Australia’s corporate watchdog is suing a second pension fund over greenwashing, accusing Active Super of misleading customers about barring investments on ethical grounds.
The Australian Securities and Investments Commission alleges the A$13.5 billion ($8.8 billion) fund held 28 holdings which exposed members to securities it claimed to restrict. They included shares in gambling companies, tobacco, Russian entities, oil tar sands and coal mining.
“We know that funds seek to attract members with promises their investments will not be exposed to certain industries,” ASIC Deputy Chair Sarah Court said in a statement Friday. “Funds must have evidence to back their claims and ensure they are not promising exclusions that they cannot guarantee.”
Active Super was one of two Australian pensions earlier this year that removed ESG risk disclosures from their websites to review the accuracy and reliability of the data, Bloomberg reported in March. The other fund, A$115 billion UniSuper, published a revised version of its climate risk report in May showing it had a bigger carbon footprint than first estimated.
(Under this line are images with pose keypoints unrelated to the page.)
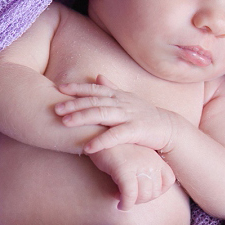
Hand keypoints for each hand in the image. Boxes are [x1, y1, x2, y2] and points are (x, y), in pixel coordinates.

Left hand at [55, 75, 175, 153]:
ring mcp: (129, 116)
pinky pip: (116, 135)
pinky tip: (88, 147)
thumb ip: (112, 88)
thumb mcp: (128, 99)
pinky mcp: (137, 131)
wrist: (168, 128)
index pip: (95, 89)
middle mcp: (122, 103)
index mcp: (118, 96)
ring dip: (83, 118)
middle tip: (56, 108)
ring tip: (65, 123)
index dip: (78, 88)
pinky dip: (102, 141)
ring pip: (103, 114)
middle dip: (75, 104)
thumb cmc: (145, 115)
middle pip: (95, 101)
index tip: (60, 88)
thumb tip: (97, 76)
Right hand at [88, 142, 175, 210]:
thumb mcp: (135, 159)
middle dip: (142, 200)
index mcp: (156, 158)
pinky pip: (130, 194)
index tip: (143, 193)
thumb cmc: (115, 150)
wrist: (96, 135)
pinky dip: (126, 203)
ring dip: (133, 203)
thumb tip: (141, 197)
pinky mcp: (124, 169)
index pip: (169, 180)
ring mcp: (139, 165)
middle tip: (129, 198)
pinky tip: (120, 205)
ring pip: (143, 195)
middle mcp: (151, 161)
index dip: (158, 191)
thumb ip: (143, 173)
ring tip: (123, 201)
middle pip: (155, 191)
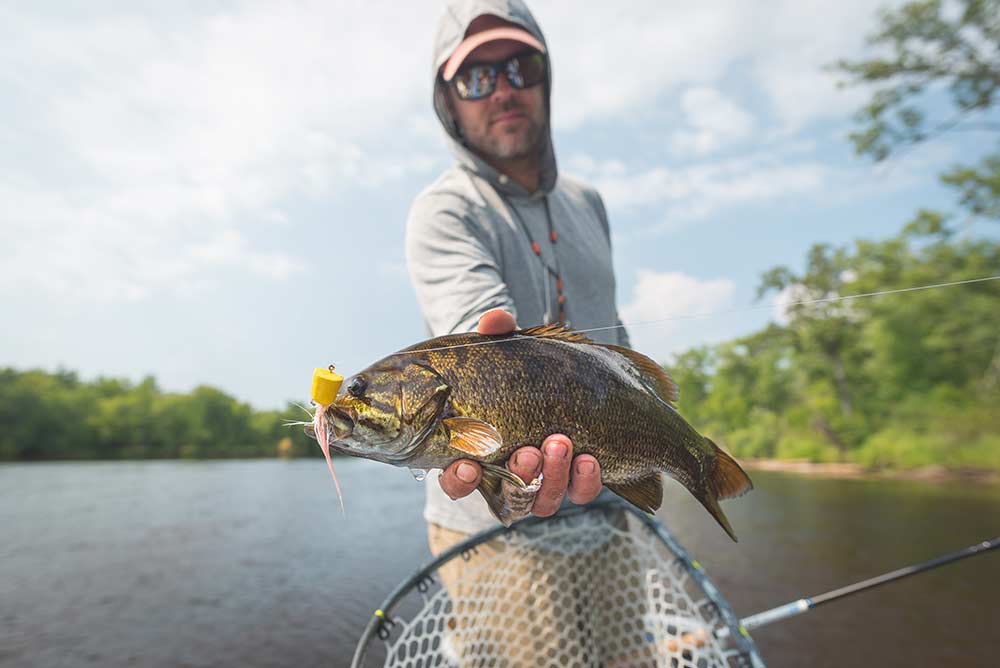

Wary Investors Await Australia’s First Greenwashing Court Fight
Australia’s A$3.5 trillion pension industry has been under pressure to stand up environmental claims in the fast-growing market. In February, ASIC launched its first court action against a pension fund, Mercer Superannuation Australia Ltd., accusing it of misleading investors in the marketing of some sustainable products. The regulator has shown a growing appetite for court action, launching greenwashing action against other large investors including Vanguard.
Active Super said it was co-operating with ASIC’s investigation and welcomed the increased scrutiny on ESG disclosure standards.
“As the matter is before the courts we are unable to comment further,” a spokesperson said in an emailed statement.